In all, 13.5 percent of the county’s 416 bridges have some kind of problem, including spans on major thoroughfares like South Church Street, Northwest Broad Street, and North Thompson Lane.
Structurally deficient bridges in Tennessee
This interactive map shows the locations of the 11 structurally deficient bridges in Rutherford County, Tennessee. Click an icon for details, click elsewhere for county-wide information. Zoom out to explore other counties in Tennessee. Darker-shaded counties have a higher percentage of deficient or obsolete bridges. Source: data from the U.S. Department of Transportation Federal Highway Administration.

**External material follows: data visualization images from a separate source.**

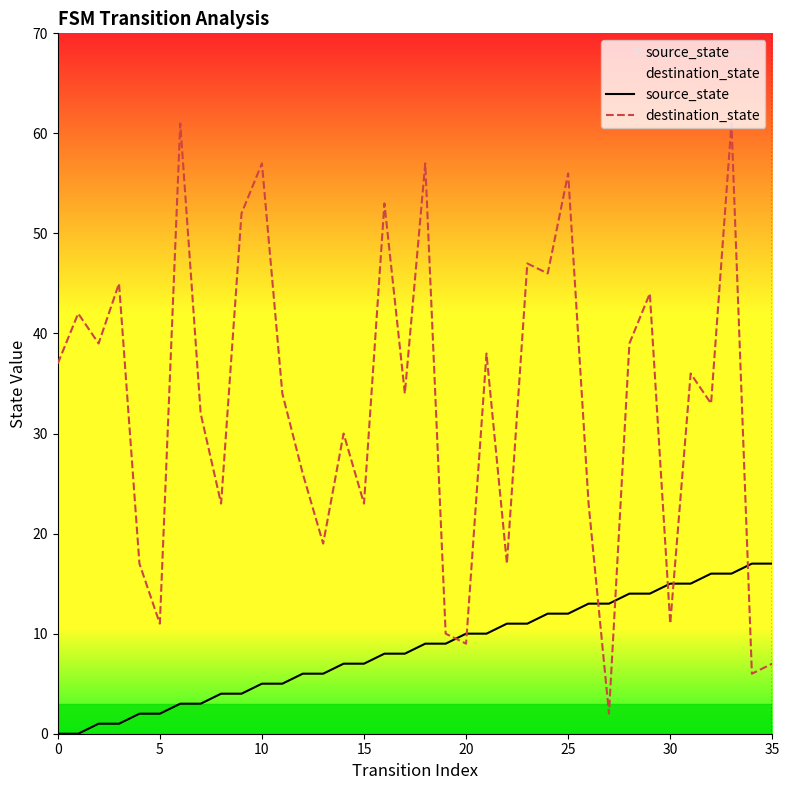

How many times do destination_state and source_state cross each other?

7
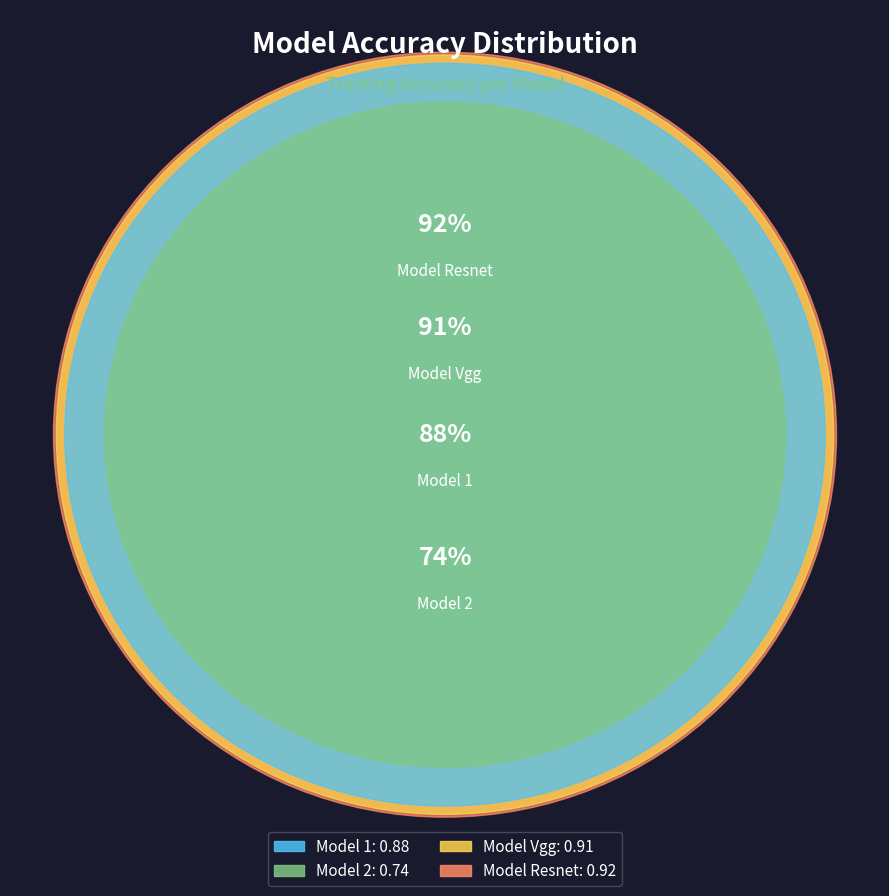

How many slices are in this pie chart?

4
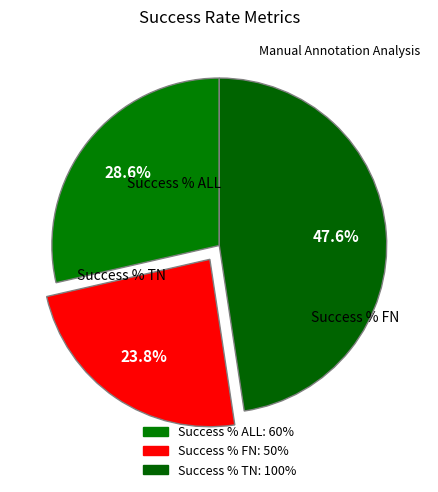

Combined, what portion of the pie is Success % FN and Success % ALL?

52.4%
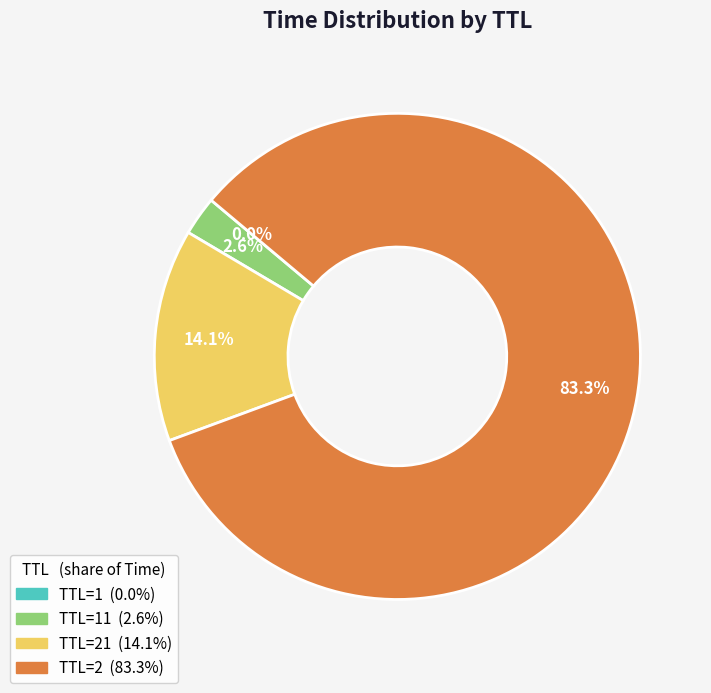

Is there a majority slice in this chart?

Yes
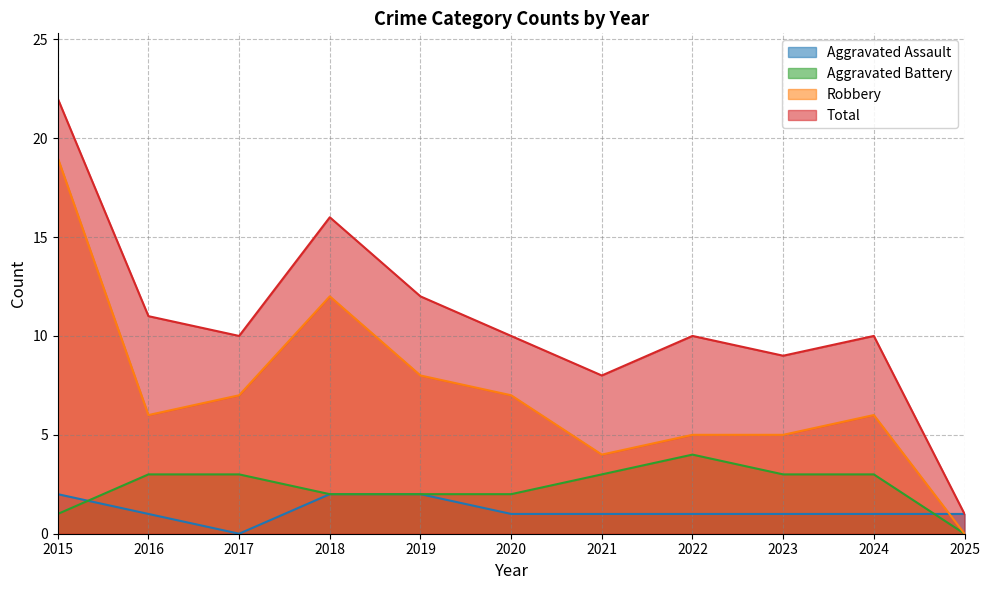

How many Aggravated Battery values are between 2 and 3?

8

The substructure of the bridge over the railroad tracks on South Church Street received a rating of four, indicating “Poor condition – advanced section loss, deterioration, spalling or scour,” according to Page 38 of the rating system’s inspector’s guide. The span, built in 1928, carries an average of 18,420 vehicles daily, according to the records. The substructure of the North Thompson Lane bridge over the Stones River received the same rating. That span, built in 1066, averages a 23,650-vehicle load per day.
But the county bridge with the most serious problem may be the one that carries Highway 70S/South Lowry Street over a stream just south of Mitchell Avenue in Smyrna, Tennessee. Built in 1945 and carrying 22,640 vehicles a day on average, the bridge earned a four on its substructure and a three on its superstructure. A rating of three indicates, according to the guide, “Serious condition – loss of section, deterioration, spalling or scour have seriously affected primary structural components. Local failures are possible. Fatigue cracks in steel or shear cracks in concrete may be present.”
In neighboring Metro Nashville/Davidson County, the state capital, 34 of the 795 bridges are deficient, and another 119 are “functionally obsolete,” the administration’s term for bridges that are structurally sound but no longer adequate, by design, for their tasks. For example, a functionally obsolete bridge may not have enough lanes or may be unable to accommodate an oversized vehicle.
Statewide, about 5 percent of the bridges in Tennessee are structurally deficient, and another 14 percent are functionally obsolete, the data show.